Here in the U.S., we have the five digit number, with the first number denoting the section of the country - 0 in the Northeast, 9 - West Coast, Alaska, and Hawaii.


----------



## IllusionOfHappiness (Sep 6, 2007)

Cool, great job AJ!


----------



## S.T.A.T. (Jan 17, 2009)

_AJ_ said:


> look, im a star now


That's totally awesome! Good job!


----------



## S.T.A.T. (Jan 17, 2009)

you don't look like you have SA at all. Just like a regular guy.


----------



## LonelyHeart87 (Jan 26, 2009)

S.T.A.T. said:


> you don't look like you have SA at all. Just like a regular guy.

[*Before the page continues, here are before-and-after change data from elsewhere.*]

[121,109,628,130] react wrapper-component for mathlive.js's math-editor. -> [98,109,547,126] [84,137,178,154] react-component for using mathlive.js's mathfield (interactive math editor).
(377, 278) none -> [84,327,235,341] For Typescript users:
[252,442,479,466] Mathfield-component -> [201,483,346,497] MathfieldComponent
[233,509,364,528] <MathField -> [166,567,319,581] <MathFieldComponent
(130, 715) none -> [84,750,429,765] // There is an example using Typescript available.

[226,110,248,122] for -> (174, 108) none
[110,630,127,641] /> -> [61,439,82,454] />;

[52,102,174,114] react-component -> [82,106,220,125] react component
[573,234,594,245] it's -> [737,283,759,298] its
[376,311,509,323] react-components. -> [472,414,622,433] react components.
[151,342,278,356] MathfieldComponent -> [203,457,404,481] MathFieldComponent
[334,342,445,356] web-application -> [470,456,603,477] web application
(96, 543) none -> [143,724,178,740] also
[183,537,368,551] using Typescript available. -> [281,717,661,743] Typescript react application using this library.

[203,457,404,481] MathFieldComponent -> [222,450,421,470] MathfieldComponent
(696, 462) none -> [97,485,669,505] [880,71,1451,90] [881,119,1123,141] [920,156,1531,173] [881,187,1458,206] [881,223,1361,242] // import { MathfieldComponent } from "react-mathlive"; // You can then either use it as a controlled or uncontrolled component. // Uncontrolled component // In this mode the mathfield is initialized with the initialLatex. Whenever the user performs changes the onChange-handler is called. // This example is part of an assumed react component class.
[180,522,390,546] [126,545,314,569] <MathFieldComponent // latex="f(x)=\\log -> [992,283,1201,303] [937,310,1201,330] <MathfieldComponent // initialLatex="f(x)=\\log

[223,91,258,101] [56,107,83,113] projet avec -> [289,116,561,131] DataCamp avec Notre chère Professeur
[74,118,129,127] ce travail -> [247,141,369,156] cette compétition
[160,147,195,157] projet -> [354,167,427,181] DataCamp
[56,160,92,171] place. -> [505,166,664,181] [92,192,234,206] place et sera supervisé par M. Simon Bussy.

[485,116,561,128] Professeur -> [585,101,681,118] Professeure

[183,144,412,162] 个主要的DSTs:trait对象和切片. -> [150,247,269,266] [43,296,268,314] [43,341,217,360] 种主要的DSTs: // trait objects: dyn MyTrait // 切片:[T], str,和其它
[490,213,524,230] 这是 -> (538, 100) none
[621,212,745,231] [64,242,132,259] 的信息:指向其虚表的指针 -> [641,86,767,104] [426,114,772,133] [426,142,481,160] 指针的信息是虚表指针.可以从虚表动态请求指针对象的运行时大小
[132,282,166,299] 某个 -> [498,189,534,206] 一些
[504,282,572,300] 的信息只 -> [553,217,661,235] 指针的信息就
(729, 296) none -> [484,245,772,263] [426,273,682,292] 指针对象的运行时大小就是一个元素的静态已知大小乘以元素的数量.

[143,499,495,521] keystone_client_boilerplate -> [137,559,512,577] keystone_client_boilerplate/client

I was just going to say that! You looked great!


----------



## power2theweak (Jan 2, 2009)

Wow! Good job! Congrats! :yay


----------



## CopadoMexicano (Aug 21, 2004)

cool bro. I would chicken out


----------



## Faded Lines (Sep 22, 2006)

Haha, cool!


----------



## Fairyxo (Jan 28, 2009)

That's great!


----------



## forever_dreamer (Jul 8, 2008)

Lol nice and you're walking in snow too (I hate walking in snow especially when my SA is bad)! I probably wouldn't have been as calm if I had to walk in snow and talk to a news reporter (or maybe I would've been calm who knows?)! Great job!


----------



## beautibelle (Dec 13, 2008)

Congrats! You look brave and confident.


----------



## MsShyKenz (Jul 18, 2008)

That's pretty incredible. You don't come off as being even remotely shy!
:yay


----------



## mind_games (Nov 30, 2008)

Well done AJ!


----------



## static.unknown (Aug 17, 2008)

Congratulations AJ


----------



## Neptunus (Oct 29, 2007)

Very cool!


----------



## Want2Bconfident (Sep 14, 2008)

AJ you were excellent, came across really well! Good on you!


----------



## Black_Widow (May 23, 2008)

Wow, that's a really impressive achievement! 

Well done AJ!


----------